Living 45 minutes away from home while in college has certainly had its advantages. For example, now that I have my own car, I drive home almost every single weekend. It's what keeps me sane throughout the week, knowing I can escape the "Berea Bubble" and recharge each weekend. But those 45 minutes can feel like a lifetime when you've driven those roads for almost four years straight, three of which were on your own.
I've driven that stretch of Interstate 75 so much now, I find myself reflecting on anything and everything as I drive back and forth. Recently, I took some time off before this semester started and went home for a glorious three whole weeks. See, this semester is my last at Berea. I'm graduating in December and I don't know how many more times I'll make this drive after my friends graduate in the next few semesters. But the drive back to Berea was different this time.

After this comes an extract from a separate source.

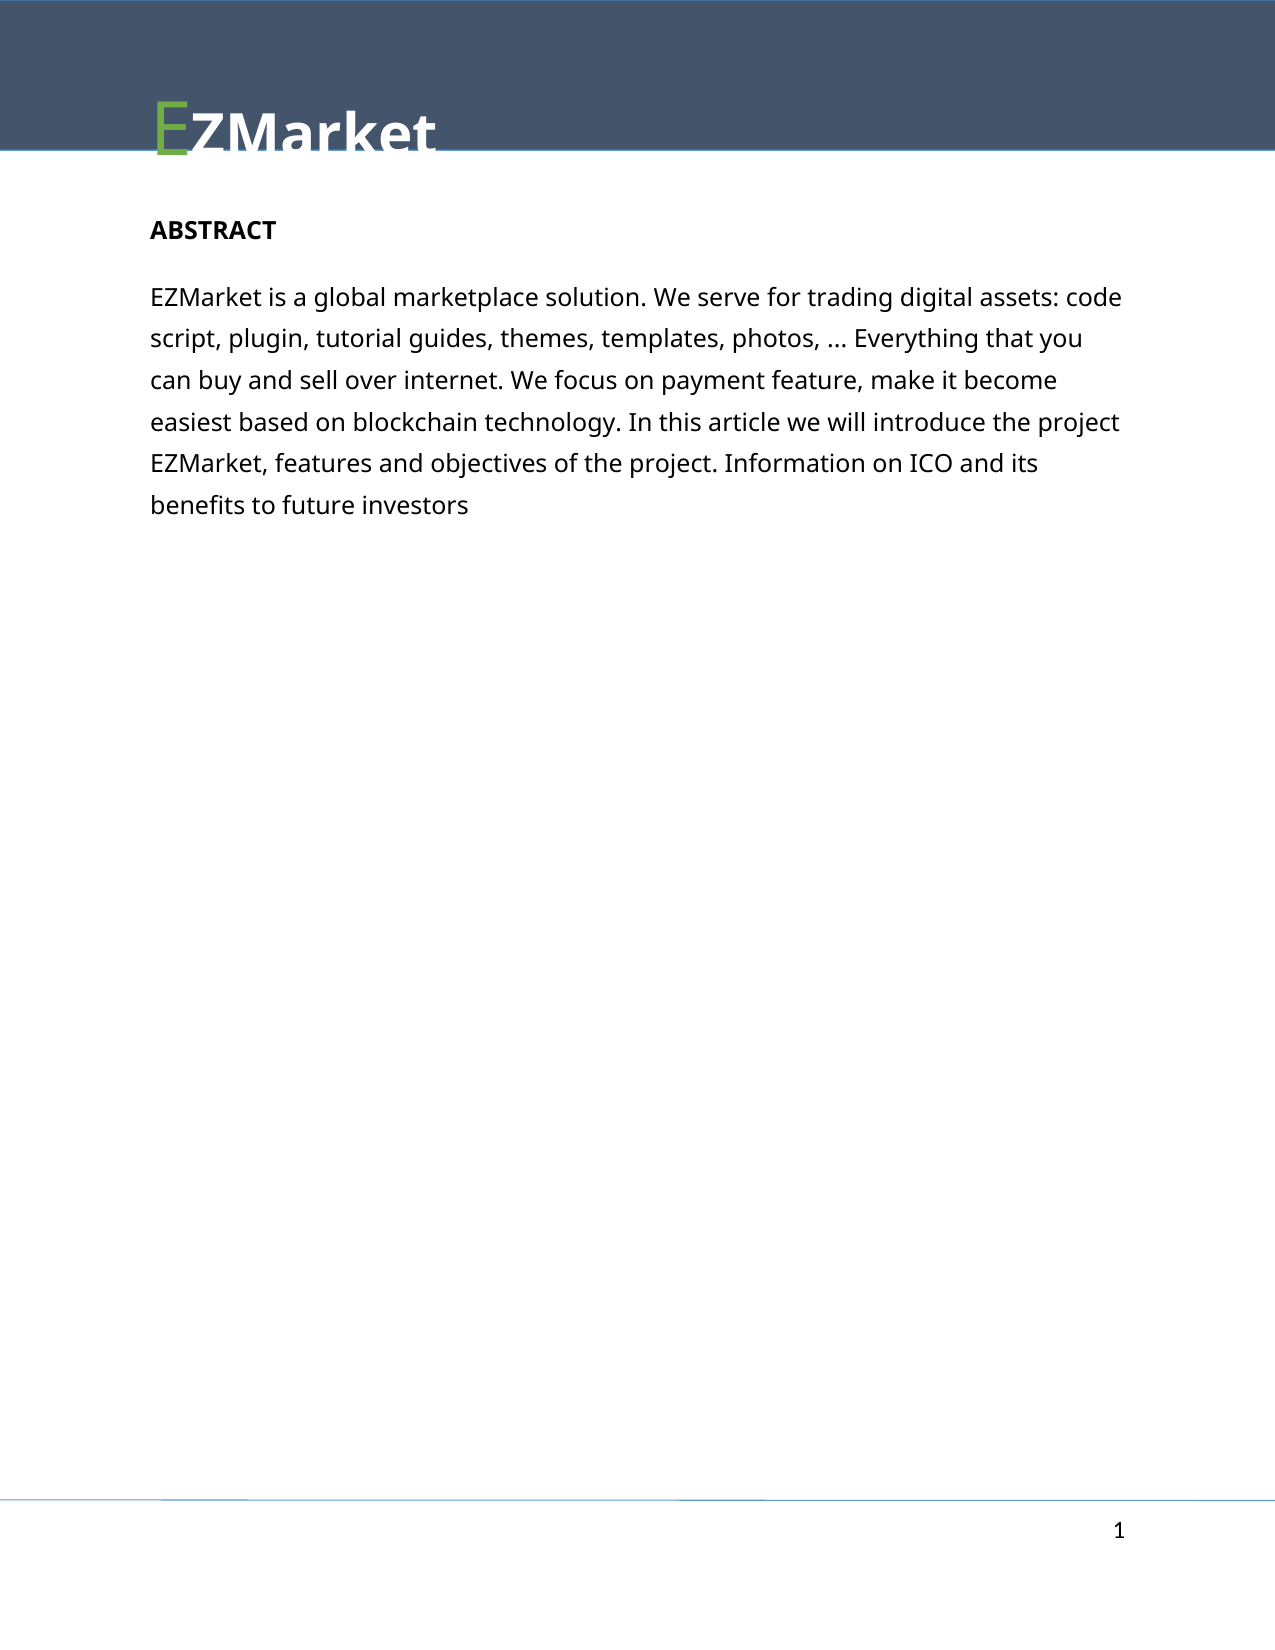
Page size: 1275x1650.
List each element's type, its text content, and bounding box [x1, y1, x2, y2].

text EZMarket is a global marketplace solution. We serve for trading digital assets: code script, plugin, tutorial guides, themes, templates, photos, ... Everything that you can buy and sell over internet. We focus on payment feature, make it become easiest based on blockchain technology. In this article we will introduce the project EZMarket, features and objectives of the project. Information on ICO and its benefits to future investors [150, 272, 1125, 522]
text ABSTRACT [150, 205, 1125, 247]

It was then that the reality of how few drives I had left hit me. At the time, I calculated I had 16 drives back and forth as of right now, I have between seven and eight drives left before I'm done with this semester. I used to count down the days and drives until I could come home, but now I'm kind of to the point that I believe I'm going to miss college. Reflecting has become my favorite way to pass time as I'm driving home. Since I've started doing this, I've realized many many things may change after graduation. My friends may move away, I may lose touch with my work colleagues, a million and one things may happen between now and the next year of my life after Berea. But one thing I know, even though my time at Berea has been some of the most frustrating times in my life, I wouldn't change a thing. Without that drive between Corbin and Berea, I never would have realized how thankful I am for the people both here and at home who've supported me and loved me through the past four years.